Wiedergelesen von Jürgen Werner


Hanns Eisler - Gespräche mit Hans Bunge

Fragen Sie mehr über Brecht.

Übertragen von Hans Bunge.

VEB Deutscher Verlag für Musik, Leipzig 1975, 433 S.

 

Immer wieder kommt mir ein Buch in die Hand, das mich, schon als es erschien, faszinierte. Ich las es damals in einem Zug durch, und auch jetzt las ich mich wieder darin fest. 1958 bis 1962, bis unmittelbar vor Eislers Tod, führte Brechts Mitarbeiter Hans Bunge Gespräche mit Eisler. 14 davon nahm er auf Tonband auf. Ab 1965 wurden die meisten im Rundfunk gesendet. Dafür stellte Bunge die Gesprächsteile nach Themen zusammen. In dieser Form publizierte er sie 1970 in München. 1975 legte er sie in Eislers „Gesammelten Werken“ erstmals vollständig und rein chronologisch vor. Einzelne Auslassungen hatten technische oder persönlichkeitsrechtliche Gründe.

(Einträge aus einem Datensatz)

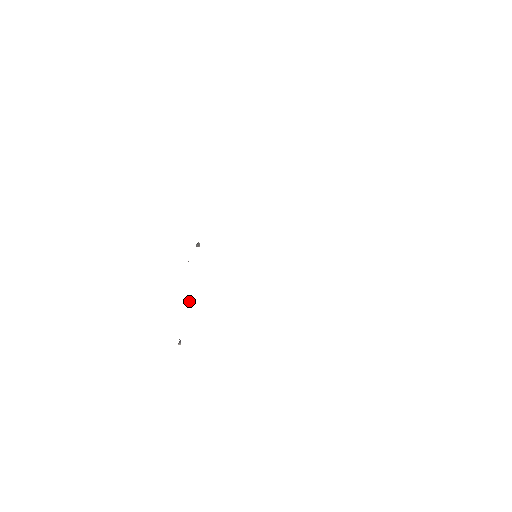
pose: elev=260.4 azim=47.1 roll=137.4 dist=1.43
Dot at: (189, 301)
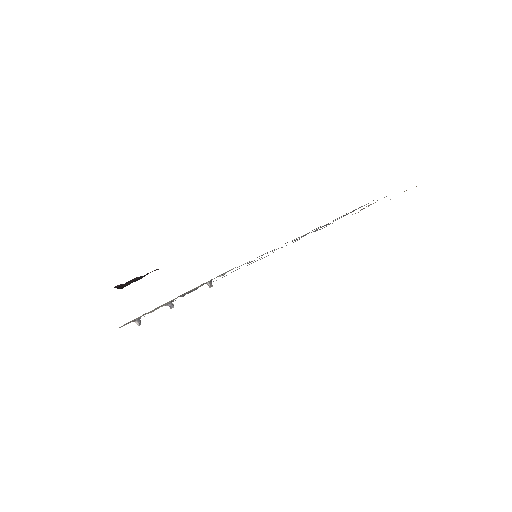
Dot at: (173, 307)
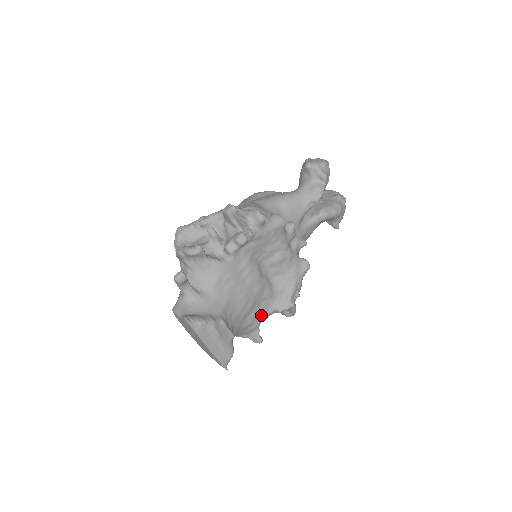
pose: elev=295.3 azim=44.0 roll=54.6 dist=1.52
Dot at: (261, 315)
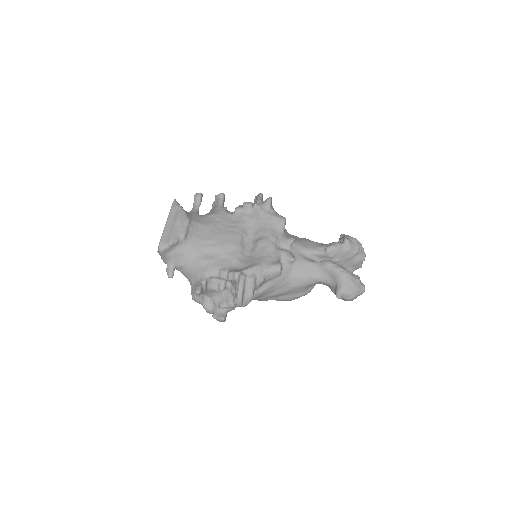
Dot at: (216, 266)
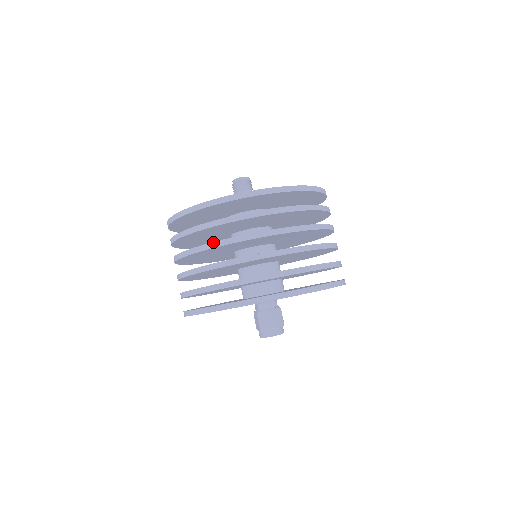
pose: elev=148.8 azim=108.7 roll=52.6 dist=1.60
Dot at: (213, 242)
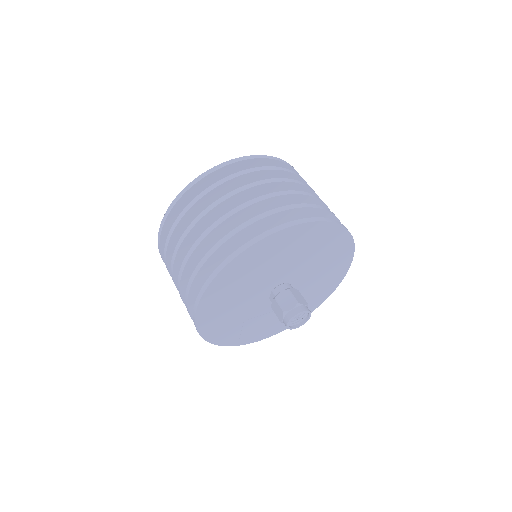
Dot at: (206, 208)
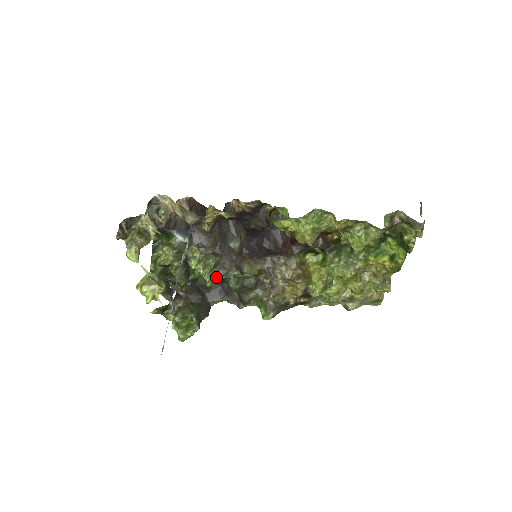
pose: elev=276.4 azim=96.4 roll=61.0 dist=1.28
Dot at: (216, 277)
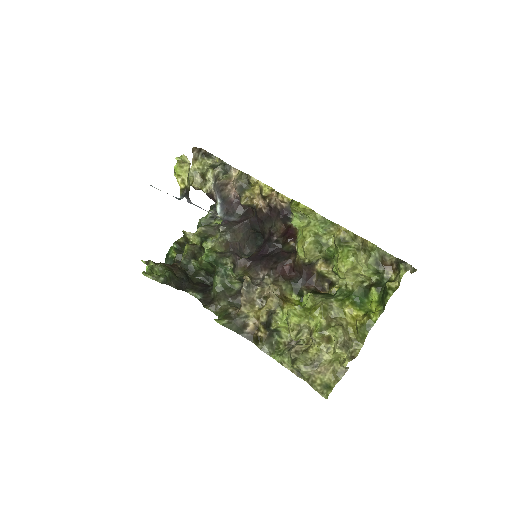
Dot at: (214, 256)
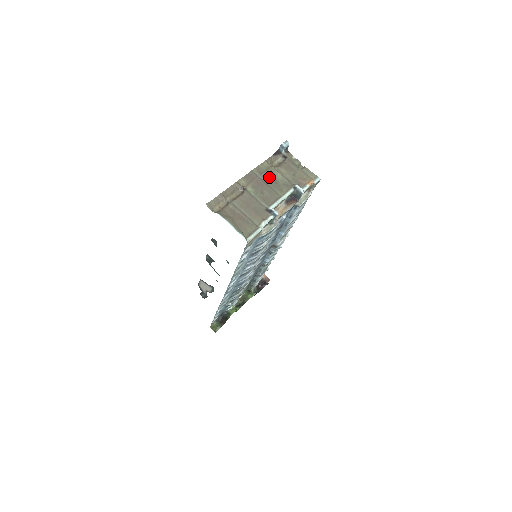
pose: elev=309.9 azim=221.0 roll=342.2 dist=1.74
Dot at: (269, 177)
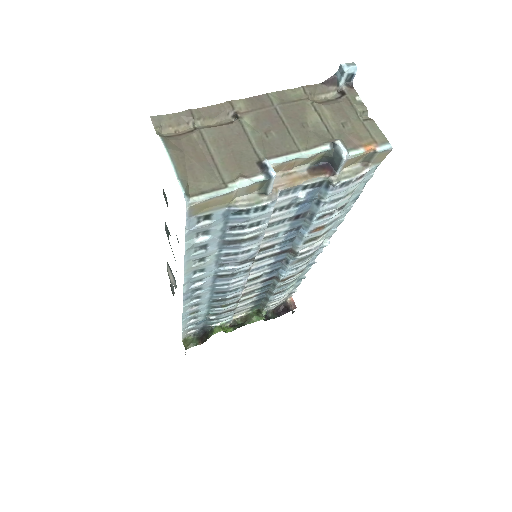
Dot at: (294, 113)
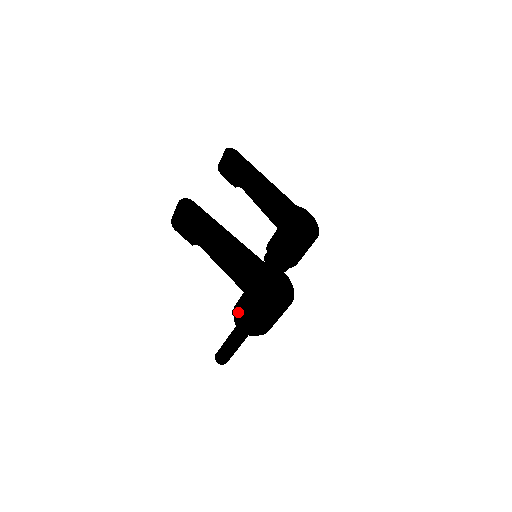
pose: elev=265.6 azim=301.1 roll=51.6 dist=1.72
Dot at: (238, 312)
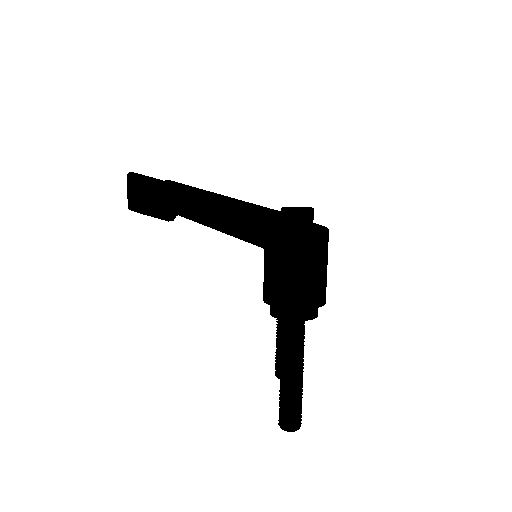
Dot at: (271, 288)
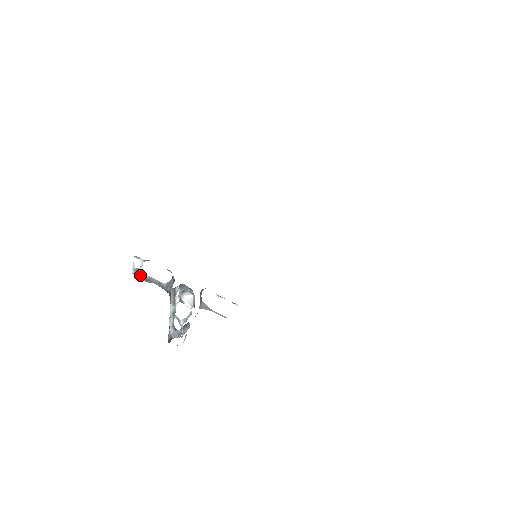
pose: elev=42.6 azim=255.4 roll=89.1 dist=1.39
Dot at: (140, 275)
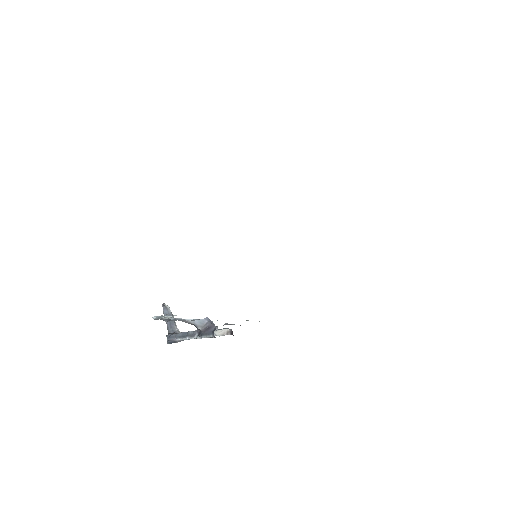
Dot at: (163, 319)
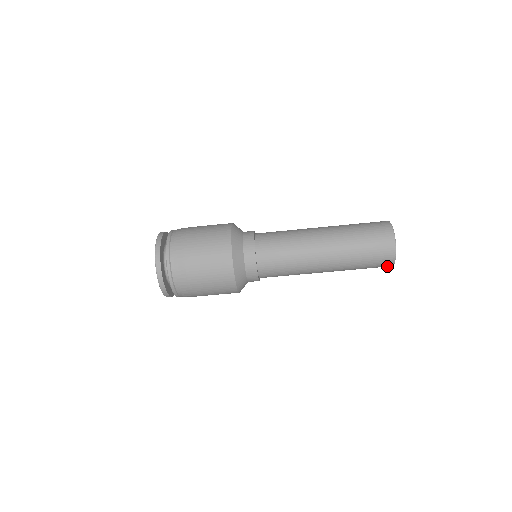
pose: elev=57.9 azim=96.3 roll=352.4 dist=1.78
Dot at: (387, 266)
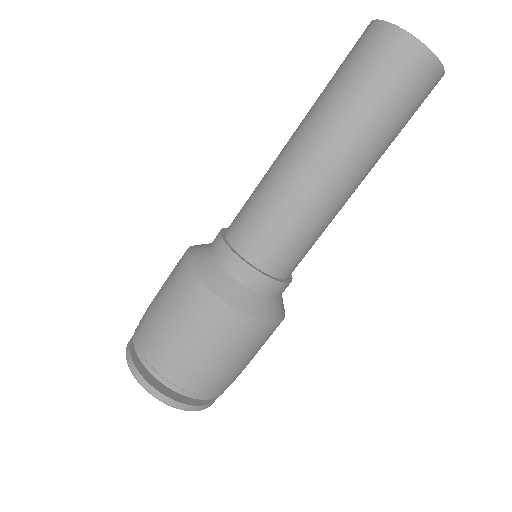
Dot at: (435, 76)
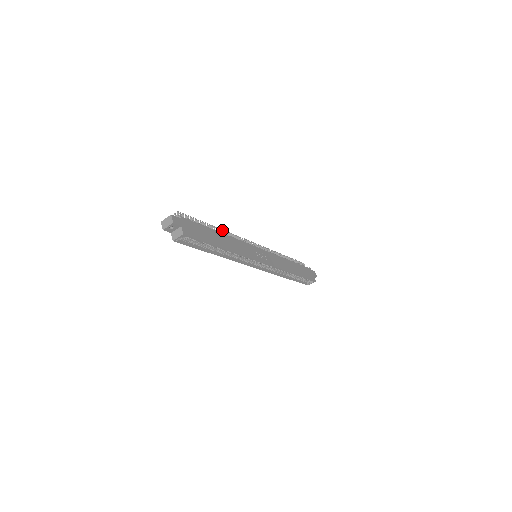
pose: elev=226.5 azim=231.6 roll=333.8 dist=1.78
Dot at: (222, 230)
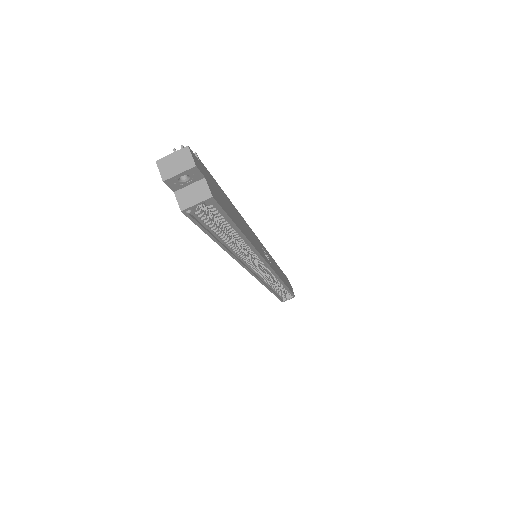
Dot at: occluded
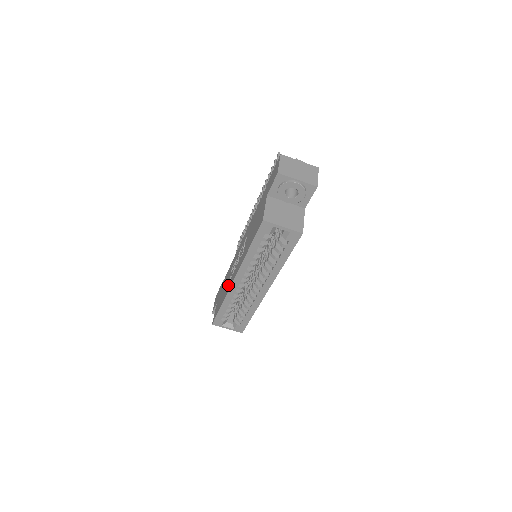
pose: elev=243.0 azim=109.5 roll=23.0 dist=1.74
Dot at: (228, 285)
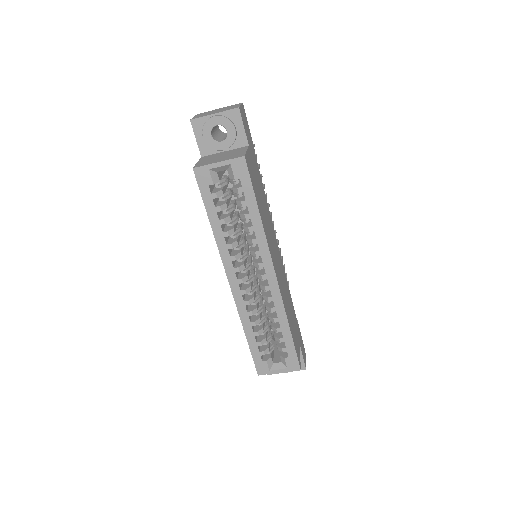
Dot at: occluded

[DEINE AUFGABEN]:
[A] Gib aus der Buchbesprechung alles von „Übertragen von Hans“ bis hinunter zu „oder persönlichkeitsrechtliche Gründe.“ wortgetreu aus.
[B] Gib bitte sämtliche Einträge Zeile für Zeile unverändert wieder, lass dabei aber die Bilder weg.
Die Buchbesprechung und die Einträge sind voneinander getrenntes Material.

[DIE ANTWORTEN]:
[A]
Übertragen von Hans Bunge.

VEB Deutscher Verlag für Musik, Leipzig 1975, 433 S.

 

Immer wieder kommt mir ein Buch in die Hand, das mich, schon als es erschien, faszinierte. Ich las es damals in einem Zug durch, und auch jetzt las ich mich wieder darin fest. 1958 bis 1962, bis unmittelbar vor Eislers Tod, führte Brechts Mitarbeiter Hans Bunge Gespräche mit Eisler. 14 davon nahm er auf Tonband auf. Ab 1965 wurden die meisten im Rundfunk gesendet. Dafür stellte Bunge die Gesprächsteile nach Themen zusammen. In dieser Form publizierte er sie 1970 in München. 1975 legte er sie in Eislers „Gesammelten Werken“ erstmals vollständig und rein chronologisch vor. Einzelne Auslassungen hatten technische oder persönlichkeitsrechtliche Gründe.

[B]
pose: elev=260.4 azim=47.1 roll=137.4 dist=1.43
Dot at: (189, 301)
Dot at: (173, 307)
pose: elev=295.3 azim=44.0 roll=54.6 dist=1.52
Dot at: (261, 315)
Dot at: (216, 266)
pose: elev=148.8 azim=108.7 roll=52.6 dist=1.60
Dot at: (213, 242)
Dot at: (206, 208)
pose: elev=276.4 azim=96.4 roll=61.0 dist=1.28
Dot at: (216, 277)
Dot at: (214, 256)
pose: elev=309.9 azim=221.0 roll=342.2 dist=1.74
Dot at: (269, 177)
Dot at: (294, 113)
pose: elev=265.6 azim=301.1 roll=51.6 dist=1.72
Dot at: (238, 312)
Dot at: (271, 288)
pose: elev=42.6 azim=255.4 roll=89.1 dist=1.39
Dot at: (140, 275)
Dot at: (163, 319)
pose: elev=57.9 azim=96.3 roll=352.4 dist=1.78
Dot at: (387, 266)
Dot at: (435, 76)
pose: elev=226.5 azim=231.6 roll=333.8 dist=1.78
Dot at: (222, 230)
Dot at: occluded
pose: elev=243.0 azim=109.5 roll=23.0 dist=1.74
Dot at: (228, 285)
Dot at: occluded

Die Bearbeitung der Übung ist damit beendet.